電力削減コンサルティングの無償キャンペーンを実施中

 シスコシステムズ合同会社(以下、シスコ)は、IT機器の消費電力を可視化し省電力につなげるソリューション「Cisco EnergyWise Management」をリリースしているが、今回のInterop Tokyo 2014でも展示コーナーが設けられていた。同社では、このソリューションを活用した無償のお試しキャンペーン「電力削減コンサルティングキャンペーン」を8月15日まで実施しており、申し込みを受け付けている

エージェントレスで“何でも可視化”

EnergyWise Managementのダッシュボード画面

 EnergyWise Managementは、オフィス内やデータセンターにあるPC、サーバー、プリンタ、ネットワーク機器の電力消費量を監視、可視化するソリューション。もともとはJouleXが販売していたソフトウェアで、2013年7月に米Ciscoが買収、統合を行った。

 製品の最大の特徴は、エージェントレスであること。ソフトウェアを監視サーバーにインストールしておけば、そのサーバーと同じネットワークにある機器の消費電力を測定してくれる。各機器にエージェントソフトをインストールすることなく利用できるので、PCやサーバーだけでなく、スイッチやルータといったネットワーク機器など、エージェントを導入することが難しい機器のデータも、測定・管理することができるのだ。

 全データは、ダッシュボードから詳細に閲覧可能。閲覧できるレポートは70種類にものぼっており、曜日/時間ごとの消費電力比較や、時間帯別の消費電力といった代表的なものから、稼働率の低いサーバーの抽出、モデル比較による削減シミュレーションなど、さまざまなレポートを出すことができる。

 IT機器の実測データということで、PCやサーバーのCPU使用率をモニタリングし、使用率が低いものについては低電力モードでの利用を、CPU利用率が高いものについては通常モードでの利用を促すといった使い方も可能となる。

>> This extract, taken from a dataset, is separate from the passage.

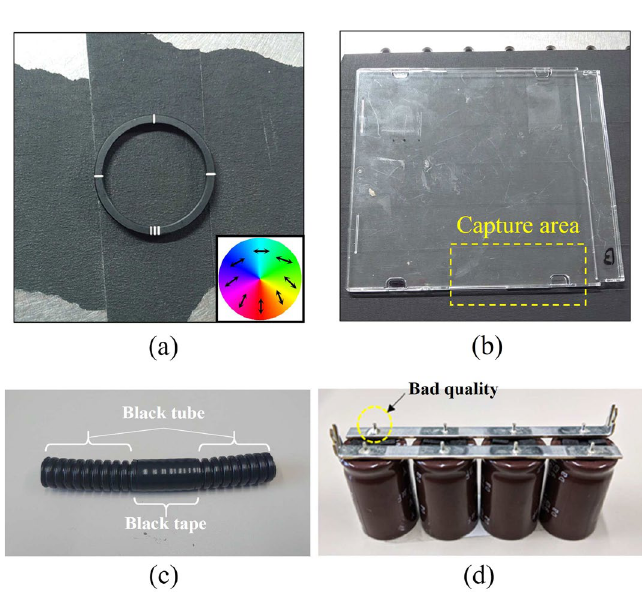
Figure 3. ( a – d ) the prepared samples. ( a ) Patterned retarder with a fast axis distribution that is illustrated on the lower right of the photograph. ( b ) CD case. ( c ) Black tube wrapped in black tape. ( d ) Soldered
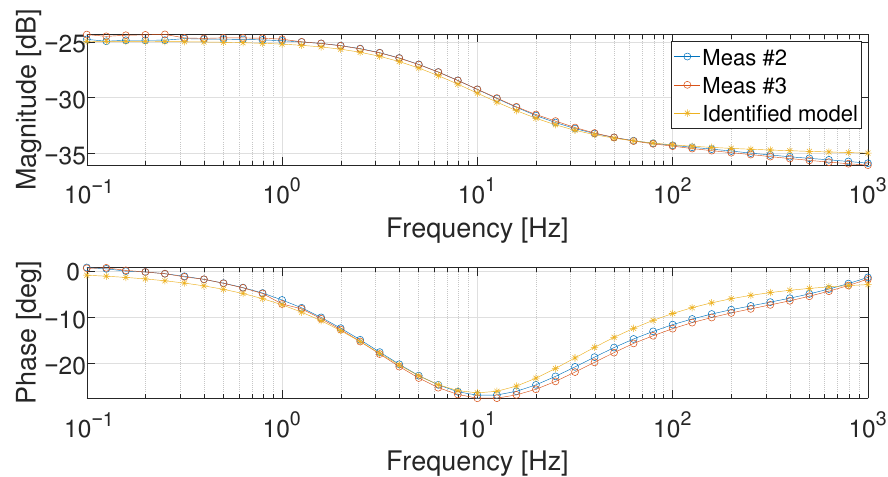
Figure 11. Bode diagrams of the identified Meas #1 at 1A and compared with Meas #2 and Meas #3 .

 また、データセンターのような電力使用量が多い場合、消費電力のしきい値を超えた場合、管理者にメールを送ったり、運用管理システムにSNMPトラップ送信、スクリプトで任意の処理を実行するといったアラート用に利用することも可能だ。

70種類ものレポートを表示できるので、さまざまな角度から状況を確認できる点が強み

 こうした専門的な使い方だけでなく、一部分のデータをウィジェットとして切り出し、社内ポータルに張り付けて社内全体で状況を共有することもできる。

 実際にPCの電源のオン、オフを徹底するだけで電力消費効果が高いが、最近ではIPフォンなど機器の電源を、夜間や休日にはスリープモードで運用するにより消費電力削減につなげる、といったケースも出てきているという。

 実際の導入事例としては、従業数6000人規模の運送業で導入したところ、導入前に比べ26%の消費電力削減を実現。全社で進めていたCO2排出量削減につなげることにも成功した。「ほかにも、CSRの一環として消費電力削減に取り組む企業などの反応が良い。新しい消費電力削減につながる対象として、IT機器を管理したいと考えている企業にとっては評価されている」(シスコ アドバンスドサービスグループ エナジーワイズスイート サービスセールスソリューションスペシャリストの五嶋和仁氏)という。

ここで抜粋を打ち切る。